The most sustainable energy sources are renewable bioenergy (wood, biomass, energy crops), geothermal (deep or shallow), solar energy (photovoltaic, solar thermal), hydro and wind energy. Since much more, orders of magnitudes more, solar energy hits the earth than is required for human needs, the total potential of renewable energies seems to be almost infinite. It should be noted that, with respect to our discussion about energy here, the term "potential" is not the same as in physics (see Mechanical Energy). A better term would be "availability". Also, the terms "renewable energy" and "energy sources" do not make sense physically, since in physics the energy conservation law prohibits a source or renewal of energy; only transformations are allowed. From a physical point of view, it would be better to formulate this as "availability of sustainable energies" instead of "potential of renewable energies".

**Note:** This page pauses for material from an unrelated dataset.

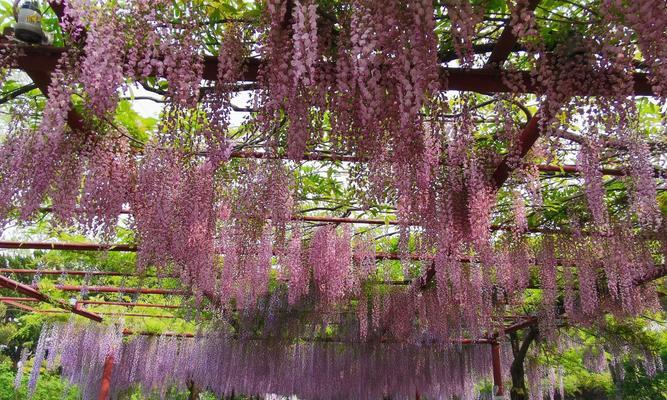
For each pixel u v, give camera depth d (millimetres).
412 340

The Short-term Energy Outlook (release December 2017) of the U.S. Energy Information Administration (EIA) describes the contribution of 10 quadrillion Btu from renewable energy sources which corresponds to 10% of the total U.S. primary energy consumption. Wind and solar are increasing.
For U.S. electrical power generation, figure above, non-hydropower renewables generation exceeds hydropower now. In 2016, the renewables have a total contribution of 14.9%, with hydropower 6.5%, wind 5.6%, biomass 1.5%, solar 0.9%, geothermal 0.4%, see EIA.
The U.S. Energy Information Administration's (EIA) annual publications Annual Energy Outlook and International Energy Outlook focus on the factors that shape the energy system over the long term for the U.S. and the world, respectively. The outlooks go now until 2040 and include the expected potentials of renewable energies. The next four figures and some parts of the explanations were taken from the Annual Energy Outlook 2017.
The figure above shows additions and retirements of electricity generating capacities in GW by energy source from 2005 to 2040. Oil and gas will increase up to 2040, but less strong than the solar capacity additions.
The result of the additions and retirements is shown for the renewables in the figure above. Wind will dominate after 2020 and finally the hydroelectric will be also exceeded by the solar energy. Although geothermal capacity more than triples in the projection, combined with biomass capacity they account in 2040 for only 15% of renewable electricity generation.
The figure at left shows total electricity generation by fuel in billion kWh from1980 to 2040. Natural gas is an attractive fuel for new generating capacity, and by 2025 natural gas surpasses coal as the nation’s largest source of energy for electricity generation. As natural gas prices rise and the capital costs of renewable technologies, particularly wind and solar, decrease over time, renewable generation becomes more competitive, accounting for about 15% of total electricity generation in 2040. Barring a breakthrough in electricity storage or related technologies, renewable technologies cannot fully replace the baseload generation lost as a result of coal and nuclear plant retirements.
The figure above shows primary energy use by fuel in quadrillion Btu from 1980 to 2040. The petroleum share of total energy in 2016 and 2040 does not vary significantly. Coal decreases as natural gas increases. Growing production from tight shale keeps the price of natural gas to end users below 2008 level. The renewable share of total energy use (including biofuels) increases from 9% in 2012 to 12% in 2040. On a percentage basis, renewable energy grows the fastest because capital costs fall with increased penetration and because current state and federal policies encourage its use
In opposite, a vision for a sustainable energy strategy based on energy efficiency and 100% renewable primary and, therefore, also electrical energy was published by the German Renewable Energy Association "ForschungsVerbund Erneuerbare Energien." It claims to have the solution to achieve this and sets the share of fossil fuels and nuclear energy in energy production for 2050 at zero; see figure 2 in Energiekonzept 2050.